Courts must be open both in the physical and metaphorical sense. Save and except for in - camera proceedings in an exceptional category of cases, such as cases involving child sexual abuse or matrimonial proceedings bearing on matters of marital privacy, our legal system is founded on the principle that open access to courts is essential to safeguard valuable constitutional freedoms. The concept of an open court requires that information relating to a court proceeding must be available in the public domain. An open court proceeding ensures that the judicial process is subject to public scrutiny. Public scrutiny is crucial to maintaining transparency and accountability. However, there are certain exceptions to the rule of open courts in India. While emphasising the importance of public trial, it cannot be overlooked that the primary function of the judiciary is to do justice between the parties who bring their causes before it. If a Judge trying a cause is satisfied that the very purpose of finding truth in the case would be retarded, or even defeated if witnesses are required to give evidence subject to public gaze, is it or is it not open to him in exercise of his inherent power to hold the trial in camera either partly or fully?
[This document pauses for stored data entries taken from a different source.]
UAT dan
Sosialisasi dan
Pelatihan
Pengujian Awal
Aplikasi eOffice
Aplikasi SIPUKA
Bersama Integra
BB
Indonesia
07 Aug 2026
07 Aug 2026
If the primary function of the court is to do justice in causes brought before it, then on principle, it is difficult to accede to the proposition that there can be no exception to the rule that all causes must be tried in open court. The exceptions must be exercised with great caution and it is only if the court is satisfied beyond a doubt that the ends of justice themselves would be defeated if a case is tried in open court that it can pass an order to hold the trial in camera.